Des rythmes envoûtants, des réjouissances, des moments de découverte, d’échanges et de partage, la 12ème édition du festival panafricain de musique (Fespam) a tenu ses promesses.

Pendant une semaine, le public a vibré aux sonorités du Congo et d’ailleurs. Cette édition, riche en sons et en couleurs, a été close, le 26 juillet 2025, à Brazzaville, par le Président de la République Denis Sassou- N’guesso.Au cours de cette cérémonie de clôture, les artistes ont présenté un spectacle splendide des danses traditionnelles issues des terroirs du Congo, des sonorités envoutantes et des slams. Un mélange de genre qui a été savamment concocté par le chorégraphe Gervais Tomadiatunga. Le spectacle intitulé : »année de la jeunesse » a mis en lumière le talent de 250 jeunes congolais plein d’énergie, composé de percussionnistes, d’acrobates, de contorsionnistes et de danseurs.« Dans ce mélange pluridisciplinaire, il y avait un mélange de différents styles de danses. On était sur du panafricanisme. Au niveau de la danse, j’ai voulu mélanger les danses traditionnelles et celles venues d’ailleurs. Cela représente beaucoup de choses pour nous, un honneur en tant que fils du pays », a indiqué Gervais Tomadiatunga.De son côté, le Commissaire général du Fespam, Hugues Gervais Ondaye, s’est réjoui du déroulement des festivités en dépit du contexte économique difficile que traverse le Congo.« L’objectif était de maintenir la flamme. Nous avons eu une belle édition avec de très belles prestations et beaucoup plus une dimension scientifique appréciée par tous », a-t-il souligné.De même, le Pr Destiny Tchehouali, qui a lu le mot du festivalier, a salué le leadership du Président de la République, Denis Sassou- N’guesso, dans la promotion et la protection de la musique africaine.« Monsieur le Président, vos engagements successifs dans la sauvegarde de la Rumba congolaise jusqu’au maintien de ce Fespam, malgré les contraintes conjoncturelles, témoignent d’une vision rare, celle d’un Chef d’État qui lis l’avenir à travers la partition des arts. En effet, votre pays a accepté d’abriter, au nom de l’Afrique, le Fespam, que vous soutenez avec constance, est bien la preuve éclatante de votre vision de faire de la culture une force mobilisatrice, un catalyseur de créativité, un puissant levier de diplomatie culturelle et d’innovation au service du développement économique de votre pays et de l’ensemble du continent africain », a déclaré le Pr Destiny Tchehouali.
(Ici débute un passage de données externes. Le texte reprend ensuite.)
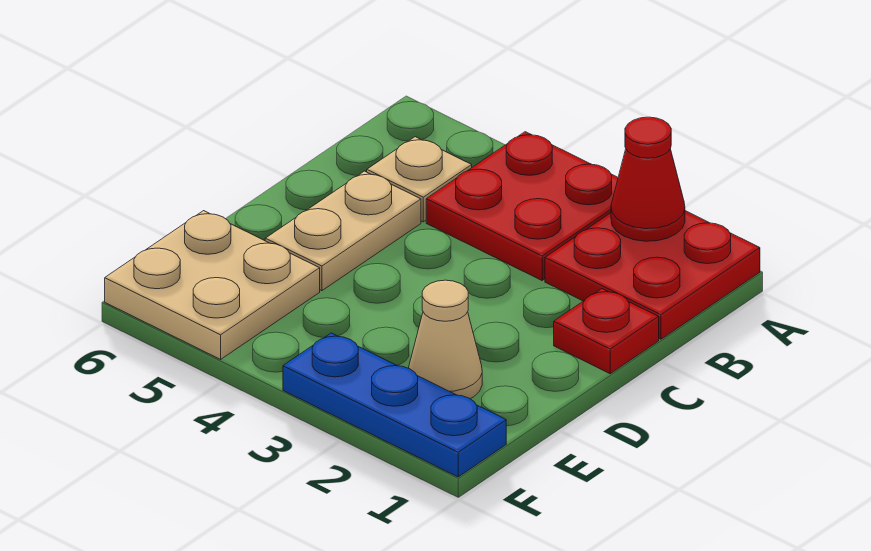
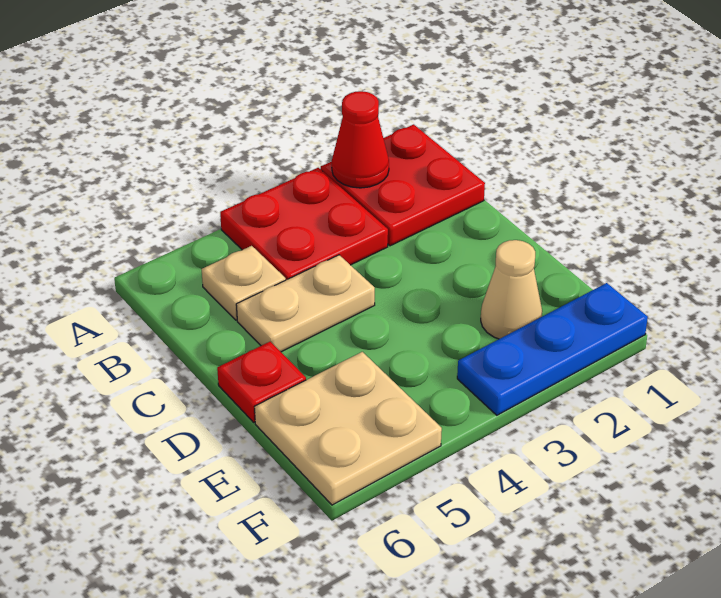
red 1x1 plate [554,289,659,374] -> red 1x1 plate moved to [217,342,306,422]
tan 1x2 plate [265,171,421,291] -> tan 1x2 plate turned to [236,255,375,352]

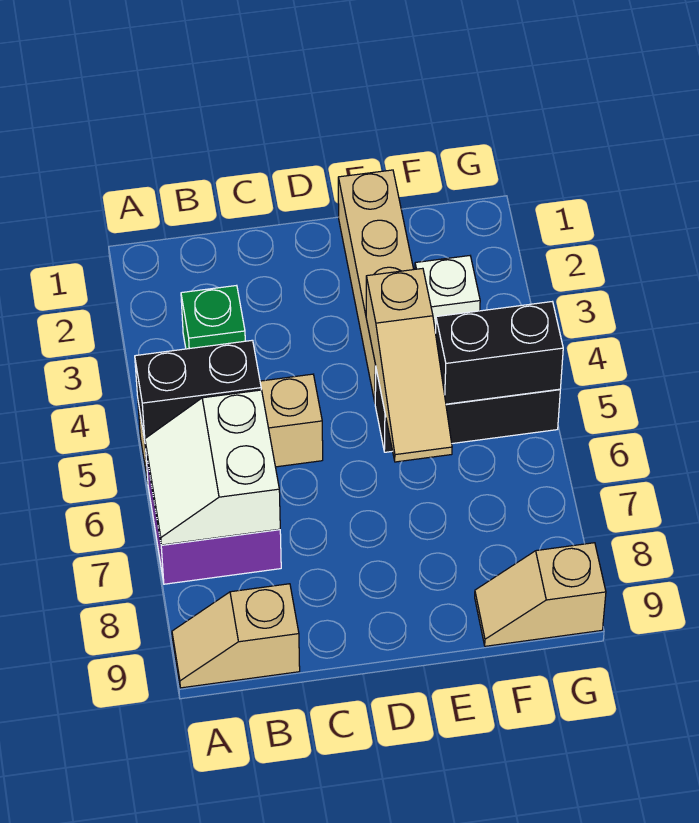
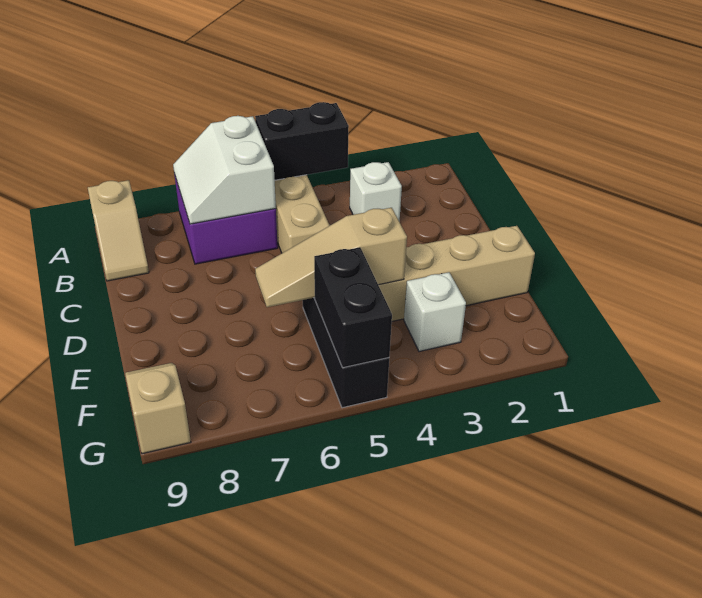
black 1x2 brick [135,340,261,440] -> black 1x2 brick turned to [255,102,349,180]
white 2x2 slope [145,390,280,545] -> white 2x2 slope turned to [173,116,276,224]
tan 1x2 slope [172,584,300,688] -> tan 1x2 slope turned to [88,180,149,281]
green 1x1 brick [181,285,245,349] -> white 1x1 brick [350,162,402,222]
Le Professeur a, en outre, plaidé l’intégration des politiques culturelles dans toutes les innovations numériques. La culture est devenue un secteur à très haute valeur ajoutée. Selon l’UNESCO, les industries culturelles et créatives représentent plus de 3100 milliards de dollars par an, soit 3% du PIB mondial. Le secteur emploie plus de 30 millions de personnes à travers le monde dont plus de 50% sont des jeunes de moins de 30 ans. En Afrique, ces industries demeurent malheureusement sous exploitées. Elles constituent pourtant l’un des secteurs les plus prometteurs pour l’avenir et sur lequel les africains devraient miser comme l’on fait d’autres pays. « L’époque où nous vivons est traversée par de profondes mutations technologiques et pourtant, il faut dire avec clarté,le numérique n’est rien sans la culture », a -t-il renchéri.Cette soirée festive de la 12ème édition du Fespam s’est achevée avec l’entrée dans la salle du palais des congrès des 54 bannières des pays de l’Union Africaine (U A) et l’exécution de la Congolaise ainsi que de l’hymne de l’UA.